A finding can be un-ignored again by opening the context menu again and clicking on the item to un-ignore it.

A similar screenshot to the one before from Swiftalyzer showing a list of class names that are not final but no other class inherits from them. The list names the classes NonFinalClass and NonFinalSubClass. The class NonFinalClass is ignored and shown with a slightly different color at the bottom of the list.
An ignored item looks different then an un-ignored item and is placed at the bottom of the list.

Finding Non-Final Classes with Warnings

Warnings are a great way of quickly finding areas of improvement in our apps. A class with a warning has a red bubble in the upper right corner of the node that shows the number of warnings.

We can configure warnings in the configuration tab. It’s the fourth tab in the right panel, which is highlighted in the image. Select it to see options for various warnings, like the warning about non-final classes below.

A screenshot of Swiftalyzer with the 4 tabs of the information panel. The last one is selected. A red border highlights the fourth tab.
Configure warnings in the fourth tab of the right panel.

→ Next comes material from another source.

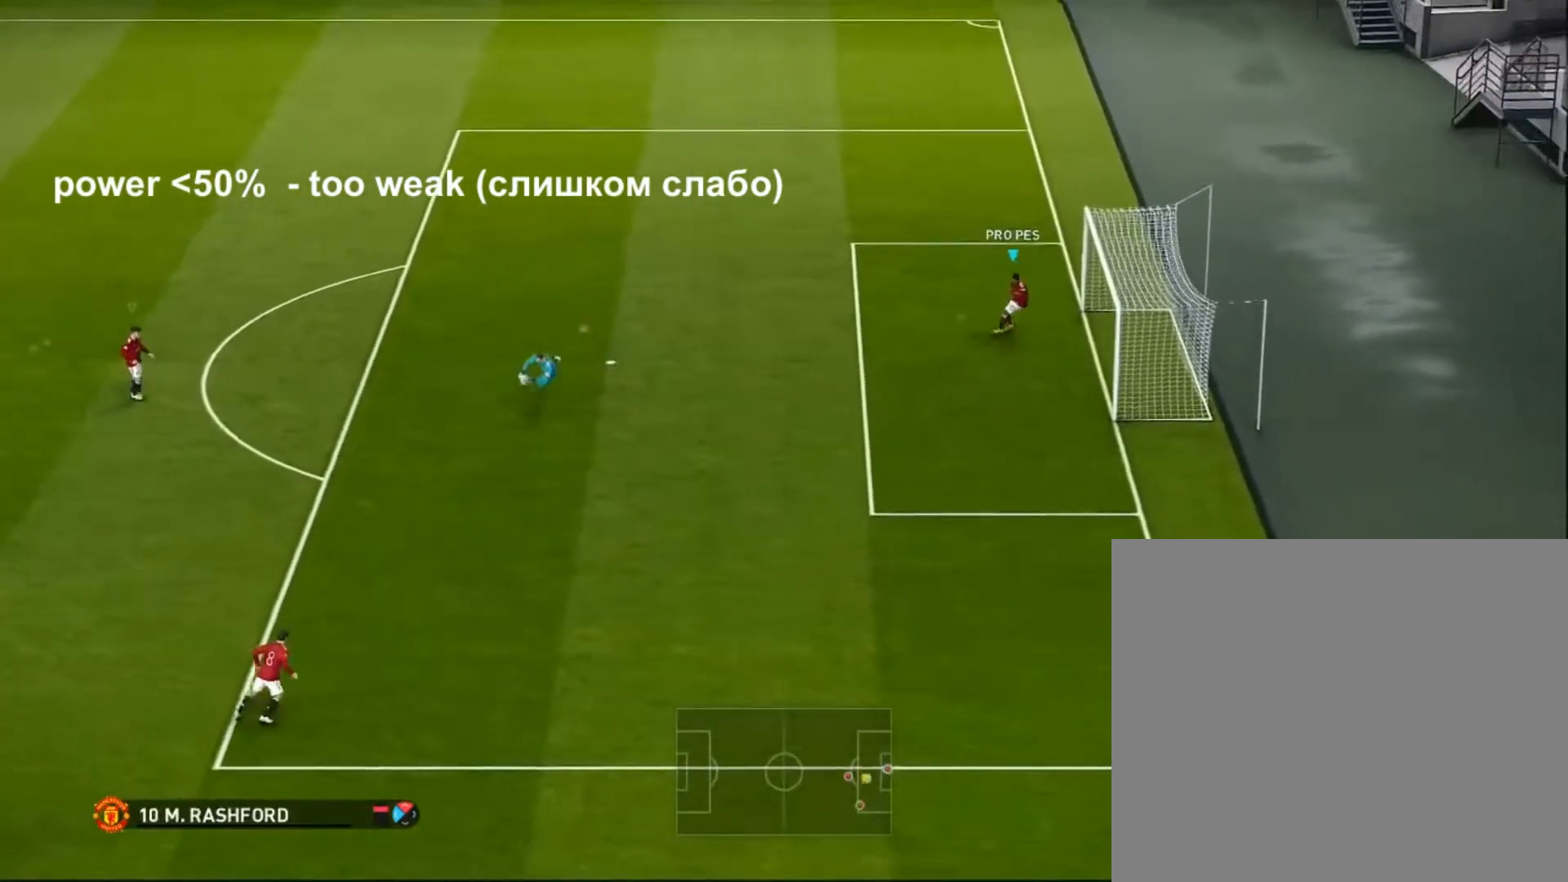
{"buttons": [], "left_stick": "center", "events": [[67, "left_stick", "center"]]}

There’s a checkbox to enable or disable the warning. It’s selected by default meaning that Swiftalyzer shows a warning next to each class node that could be final but is missing the final keyword. Unselecting this checkbox removes all warnings about non-final classes in the dependency graph.

A checkbox allows to enable or disable warnings about non-final classes in the dependency graph. The checkbox is enabled.
Enabling or disabling warnings via the checkbox.

With the non-final class warning enabled, we see indicators at the same classes as we’ve seen in the list before:

A similar graph as above showing the files and entities of the demo project. Arrows between entities show dependencies between them. In addition, the nodes representing the classes NonFinalClass and NonFinalSubClass have red bubbles in the top right corner with the number 1. This means that there is one warning for each of these classes.
The graph shows a warning for classes that are not final and are not subclassed.